**Fragmento del texto:**
----------

OPINIÓN

Balcones con geranios

José Cardona

Irene González Moreno | Miércoles 23 de abril de 2014
“No hace falta renunciar al pasado al entrar en el porvenir. Al cambiar las cosas no es necesario perderlas”.
(John Cage)


Del pueblo colonizador que fue no hace mucho, Alberche del Caudillo casi sólo conserva el nombre y su determinante apelativo. Ni su economía depende sustancialmente de los productos agropecuarios, ni ofrece al viajero su blanco inmaculado salpicado de verdes. Mi pueblo es hoy otra cosa, como gusta decir al ínclito Eulalio. Sus habitantes son ya otras gentes, con distintos quehaceres y afanes, con diferentes objetivos y proyectos. Aunque, a veces, todavía se asoman, nostálgicas, un tanto impertinentes y pertinaces, algunas entrañables imágenes de aquel pasado, como tercos pedazos de tiempo viejo. Y unos de esos jirones, cual heridas en una epidermis posmoderna, son esos pocos balcones avariciosos de geranios.

Salvo ellos, y un puñado de testimonios más, hoy es muy diferente la realidad de mi pueblo. Es como si aquellos fundadores que se nos iban se llevaran nuestra capacidad de soñar, de conservar lo que recibimos. Cuando, en mis paseos, visito las parcelas huérfanas de brazos que las trabajen como antaño, me es imposible olvidar la poesía de Miguel Hernández y pienso que “ando sobre rastrojos de difuntos, y sin calor de nadie y sin consuelo, voy de mi corazón a mis asuntos” (ya sabéis, queridos lectores, son versos de su libro “El rayo que no cesa”). Y es que en los últimos años, Alberche y tantos otros pueblos de las antiguas tierras de Talavera, han ido perdiendo esa imagen rural que a muchos de ellos caracterizaba.

----------

**Entradas mostradas:**

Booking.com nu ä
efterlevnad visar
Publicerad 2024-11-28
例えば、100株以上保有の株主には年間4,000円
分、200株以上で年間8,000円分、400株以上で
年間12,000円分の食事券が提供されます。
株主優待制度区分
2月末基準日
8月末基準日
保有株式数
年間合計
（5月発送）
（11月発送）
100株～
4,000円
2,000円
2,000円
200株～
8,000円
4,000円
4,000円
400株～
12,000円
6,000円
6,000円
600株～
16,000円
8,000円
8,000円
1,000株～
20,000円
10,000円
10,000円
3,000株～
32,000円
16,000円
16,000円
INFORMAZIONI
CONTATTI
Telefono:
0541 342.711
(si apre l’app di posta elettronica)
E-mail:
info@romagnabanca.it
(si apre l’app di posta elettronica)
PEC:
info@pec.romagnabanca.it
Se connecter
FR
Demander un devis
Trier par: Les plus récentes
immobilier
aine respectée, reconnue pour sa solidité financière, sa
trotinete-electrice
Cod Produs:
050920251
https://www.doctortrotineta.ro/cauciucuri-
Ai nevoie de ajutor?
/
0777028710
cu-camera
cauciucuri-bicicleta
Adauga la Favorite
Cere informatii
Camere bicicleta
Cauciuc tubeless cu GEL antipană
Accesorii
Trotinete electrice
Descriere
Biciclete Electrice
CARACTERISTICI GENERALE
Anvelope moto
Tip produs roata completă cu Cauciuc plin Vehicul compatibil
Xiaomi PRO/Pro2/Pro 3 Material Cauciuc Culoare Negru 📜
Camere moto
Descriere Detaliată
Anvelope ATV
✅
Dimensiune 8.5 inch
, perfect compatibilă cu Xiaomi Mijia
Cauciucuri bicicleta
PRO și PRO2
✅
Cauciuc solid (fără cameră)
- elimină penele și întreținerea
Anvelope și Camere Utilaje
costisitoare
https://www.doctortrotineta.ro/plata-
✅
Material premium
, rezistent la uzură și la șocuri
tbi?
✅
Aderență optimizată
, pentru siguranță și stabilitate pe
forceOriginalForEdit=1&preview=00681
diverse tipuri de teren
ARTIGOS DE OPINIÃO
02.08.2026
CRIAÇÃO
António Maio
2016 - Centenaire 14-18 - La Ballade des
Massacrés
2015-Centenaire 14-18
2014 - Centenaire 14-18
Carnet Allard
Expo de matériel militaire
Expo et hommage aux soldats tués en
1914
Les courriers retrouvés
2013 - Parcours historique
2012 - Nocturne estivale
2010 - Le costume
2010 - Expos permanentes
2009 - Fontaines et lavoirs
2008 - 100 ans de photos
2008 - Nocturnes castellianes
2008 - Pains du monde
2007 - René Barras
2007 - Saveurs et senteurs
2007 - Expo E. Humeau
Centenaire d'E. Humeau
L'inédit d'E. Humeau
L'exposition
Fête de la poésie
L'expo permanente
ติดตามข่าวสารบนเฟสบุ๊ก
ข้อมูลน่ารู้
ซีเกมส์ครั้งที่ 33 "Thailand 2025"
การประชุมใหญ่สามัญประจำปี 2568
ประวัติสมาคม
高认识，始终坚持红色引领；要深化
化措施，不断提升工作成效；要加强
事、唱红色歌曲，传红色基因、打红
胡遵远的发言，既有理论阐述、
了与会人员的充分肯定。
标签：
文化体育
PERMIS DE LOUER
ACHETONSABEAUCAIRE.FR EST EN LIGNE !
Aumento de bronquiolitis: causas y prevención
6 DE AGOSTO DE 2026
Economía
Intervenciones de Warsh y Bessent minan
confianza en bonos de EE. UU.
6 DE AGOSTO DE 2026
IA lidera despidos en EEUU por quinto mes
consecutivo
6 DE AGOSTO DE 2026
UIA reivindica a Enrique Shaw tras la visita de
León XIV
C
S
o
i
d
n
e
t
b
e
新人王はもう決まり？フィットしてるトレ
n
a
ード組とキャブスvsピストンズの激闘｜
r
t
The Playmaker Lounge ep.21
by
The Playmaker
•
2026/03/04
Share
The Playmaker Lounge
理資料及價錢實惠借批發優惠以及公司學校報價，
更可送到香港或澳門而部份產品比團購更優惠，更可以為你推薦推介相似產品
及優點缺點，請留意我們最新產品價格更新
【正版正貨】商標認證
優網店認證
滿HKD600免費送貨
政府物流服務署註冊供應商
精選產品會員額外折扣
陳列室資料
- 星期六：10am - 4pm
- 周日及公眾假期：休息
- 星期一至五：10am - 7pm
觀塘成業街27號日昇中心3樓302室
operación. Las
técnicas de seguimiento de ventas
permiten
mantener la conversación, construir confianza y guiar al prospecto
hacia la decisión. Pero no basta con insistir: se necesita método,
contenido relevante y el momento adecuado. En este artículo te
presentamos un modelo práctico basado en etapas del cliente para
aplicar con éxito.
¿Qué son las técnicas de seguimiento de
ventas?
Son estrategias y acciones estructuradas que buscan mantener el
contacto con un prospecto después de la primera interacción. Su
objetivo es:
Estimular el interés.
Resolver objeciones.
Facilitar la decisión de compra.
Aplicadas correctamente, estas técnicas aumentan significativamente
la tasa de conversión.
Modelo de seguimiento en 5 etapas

----------

**Instrucciones:**
1/ Conteste brevemente, según la columna sobre Alberche del Caudillo:
(a) ¿De quién es la cita que encabeza la columna?
(b) ¿Qué balcones se describen como jirones del pasado en el primer párrafo?
(c) ¿De qué libro de Miguel Hernández proceden los versos citados?
2/ Continúe la columna sobre Alberche del Caudillo desde el punto en que termina.

**Respuestas:**
1/
(a) De John Cage.
(b) Esos pocos balcones avariciosos de geranios.
(c) De "El rayo que no cesa".

2/
De esos balcones de mi pueblo, uno es el punto final de la calle de la Esperanza, de esa vía penitente, huérfana de jardines y arboledas en su dilatado recorrido, representante, mejor que ninguna otra, de la áspera geografía, de la descorazonadora coyunda del alquitrán y el cemento. El otro balcón, cuelga de la primera esquina de la otrora Ronda de la Alameda, fronteriza entonces, suave límite entre lo urbano y un campo que conservaba su identidad aún agreste, natural, silvestre, oliendo a secano y a pastoreo, a cereal y a garbanzo.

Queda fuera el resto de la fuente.